A team at the University of Hawaii at Hilo is closing in on the final stages of data collection for a three-year study investigating the effects of deployment on military families.

Recruiting participants for the ‘Ohana Heroes project has been a surprising challenge to researchers, but UH-Hilo principal investigator Charmaine Higa-McMillan, an associate professor of psychology, said she hopes to wrap gathering data in the next six months.

“We are moving right along,” she said.

Funded by a $2.7 million grant from the U.S. Department of Defense, the study includes three sites: UH-Hilo, the University of Houston, and the University of Central Florida.

UH-Hilo received $584,356 of the total grant package. Its efforts involve families on Hawaii Island and Oahu.

Each university team looks at three control groups in addition to the main military family. They also are studying military families with no deployed parent, civilian families with two parents at home, and civilian families going through a recent separation or divorce.

At the Houston and Orlando sites, a fifth group was added to investigate effects of deployment on non-military families. In Houston, for example, parents who work for oil companies deploy to oil rigs for extended periods.

“We decided not to do that here because we didn’t think we have enough access to (that group),” Higa-McMillan said.

Though it was easy to find participants for the non-deployed military family group, Higa-McMillan said it was far more difficult to finding civilian families going through separation or divorce.

“We’re still trying to figure out how to reach those families, since it’s a sensitive time,” she said. “We certainly want to respect the challenges they’re going through.”

She said the group is looking for 30 more participants from that group, and 17 from the deployed military families group.

Researchers were initially interested in establishing prevention and intervention programs for military spouses and children, who can experience significant degrees of stress when a family member deploys.

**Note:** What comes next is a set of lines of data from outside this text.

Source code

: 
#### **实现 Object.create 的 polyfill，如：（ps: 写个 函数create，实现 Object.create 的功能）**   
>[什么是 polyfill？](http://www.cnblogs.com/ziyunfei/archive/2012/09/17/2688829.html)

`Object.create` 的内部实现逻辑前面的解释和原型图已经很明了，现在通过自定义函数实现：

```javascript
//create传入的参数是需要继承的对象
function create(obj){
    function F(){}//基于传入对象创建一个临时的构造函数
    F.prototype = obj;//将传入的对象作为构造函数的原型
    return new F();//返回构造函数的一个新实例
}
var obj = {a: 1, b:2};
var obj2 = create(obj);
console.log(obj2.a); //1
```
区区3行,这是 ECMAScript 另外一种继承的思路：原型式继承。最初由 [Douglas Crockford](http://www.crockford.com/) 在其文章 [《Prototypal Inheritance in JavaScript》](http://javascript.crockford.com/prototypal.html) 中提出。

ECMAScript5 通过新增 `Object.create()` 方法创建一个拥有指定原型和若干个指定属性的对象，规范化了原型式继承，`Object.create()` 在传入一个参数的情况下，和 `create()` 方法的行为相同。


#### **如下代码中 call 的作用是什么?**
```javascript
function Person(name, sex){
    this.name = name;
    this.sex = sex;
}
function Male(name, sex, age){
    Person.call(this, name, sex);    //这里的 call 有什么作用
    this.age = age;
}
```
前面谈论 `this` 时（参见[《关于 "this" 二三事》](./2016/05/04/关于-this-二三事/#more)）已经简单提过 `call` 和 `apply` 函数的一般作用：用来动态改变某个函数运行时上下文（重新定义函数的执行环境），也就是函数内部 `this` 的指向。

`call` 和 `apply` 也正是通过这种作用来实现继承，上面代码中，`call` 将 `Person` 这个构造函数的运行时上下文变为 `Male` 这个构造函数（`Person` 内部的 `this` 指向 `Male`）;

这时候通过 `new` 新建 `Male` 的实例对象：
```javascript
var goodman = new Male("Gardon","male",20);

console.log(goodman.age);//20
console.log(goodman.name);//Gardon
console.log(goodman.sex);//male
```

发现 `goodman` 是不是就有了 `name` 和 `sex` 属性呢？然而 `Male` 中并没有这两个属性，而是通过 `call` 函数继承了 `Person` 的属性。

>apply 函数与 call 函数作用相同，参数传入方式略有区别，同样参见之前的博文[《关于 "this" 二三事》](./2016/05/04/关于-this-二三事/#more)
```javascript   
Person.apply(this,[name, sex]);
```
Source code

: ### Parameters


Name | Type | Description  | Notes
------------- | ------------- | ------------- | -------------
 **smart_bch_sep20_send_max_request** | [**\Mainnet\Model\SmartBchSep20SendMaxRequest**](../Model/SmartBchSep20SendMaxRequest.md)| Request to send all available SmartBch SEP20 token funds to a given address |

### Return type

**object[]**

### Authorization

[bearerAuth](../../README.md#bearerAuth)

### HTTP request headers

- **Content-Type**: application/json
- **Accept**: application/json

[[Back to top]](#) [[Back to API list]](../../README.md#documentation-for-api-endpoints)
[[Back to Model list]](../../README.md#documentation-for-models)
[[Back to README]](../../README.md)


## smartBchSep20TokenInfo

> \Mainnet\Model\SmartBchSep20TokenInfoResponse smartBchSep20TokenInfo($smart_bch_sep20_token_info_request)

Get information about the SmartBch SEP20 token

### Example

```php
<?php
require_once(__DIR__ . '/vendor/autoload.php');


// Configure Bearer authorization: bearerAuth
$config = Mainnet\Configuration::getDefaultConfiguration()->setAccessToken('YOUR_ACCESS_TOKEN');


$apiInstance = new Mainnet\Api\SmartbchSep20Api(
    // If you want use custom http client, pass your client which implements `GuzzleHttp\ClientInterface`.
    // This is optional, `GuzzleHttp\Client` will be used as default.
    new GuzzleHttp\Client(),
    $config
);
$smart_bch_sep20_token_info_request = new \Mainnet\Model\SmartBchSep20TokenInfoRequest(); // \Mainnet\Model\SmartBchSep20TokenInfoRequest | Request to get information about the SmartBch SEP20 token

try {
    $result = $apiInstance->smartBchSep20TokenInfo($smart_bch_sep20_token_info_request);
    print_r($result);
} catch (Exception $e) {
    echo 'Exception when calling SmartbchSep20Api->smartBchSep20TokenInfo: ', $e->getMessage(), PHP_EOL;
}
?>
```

The Department of Defense sought more evidence of how this stress manifested before it created new programs.

“There had been some studies, but they hadn’t been well-controlled,” said Higa-McMillan. “If we better understand the needs, we can tailor the intervention (programs).”

The research team begins with a diagnostic interview, and then tracks biological changes in stress levels.

Participants wear a motion-tracking wristwatch to determine how sleep patterns might change during deployment. Sleep quality tends to be diminished when a person is stressed.

Higa-McMillan said some teenage participants were less enthusiastic about wearing the wristwatch, since it was designed with science, not fashion, in mind.

Families with children age 7 to 17 were invited to participate.

In addition to sleep activity, cortisol levels are measured via saliva samples, which are sent to Houston’s labs to be analyzed. Higher levels of the hormone indicate higher stress levels.

“It is a lot of variables,” Higa-McMillan said.

Because of the uneven sample sizes, the universities haven’t begun to analyze or make comparisons in the data sets.

Though the grant runs through 2016, Higa-McMillan said results may be delayed because of Houston and Orlando’s new study group.

“The more numbers we have, the better we’re able to look at all these little things,” she said.